# [Aim]
Reproduce the lines below word for word, leaving out the pictures.

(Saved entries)
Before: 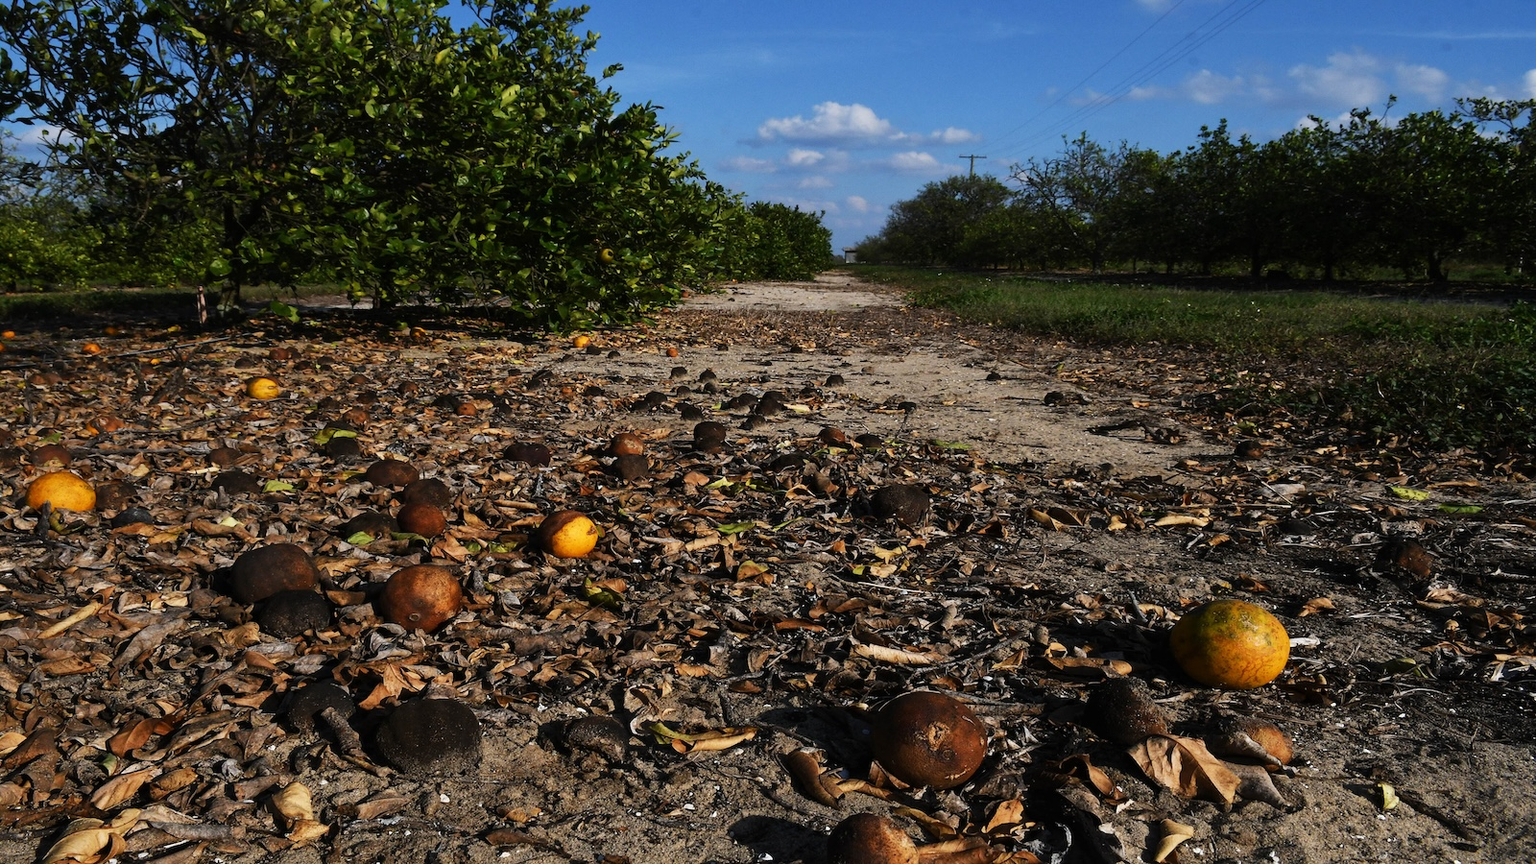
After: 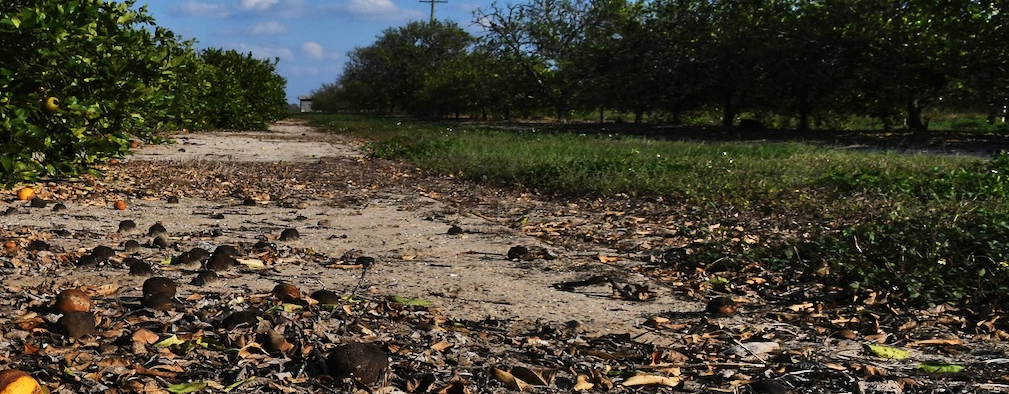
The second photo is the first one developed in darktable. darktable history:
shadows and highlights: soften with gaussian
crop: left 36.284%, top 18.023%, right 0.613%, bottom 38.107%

# [Exercise solution]
Before: 
After: 
The second photo is the first one developed in darktable. darktable history:
shadows and highlights: soften with gaussian
crop: left 36.284%, top 18.023%, right 0.613%, bottom 38.107%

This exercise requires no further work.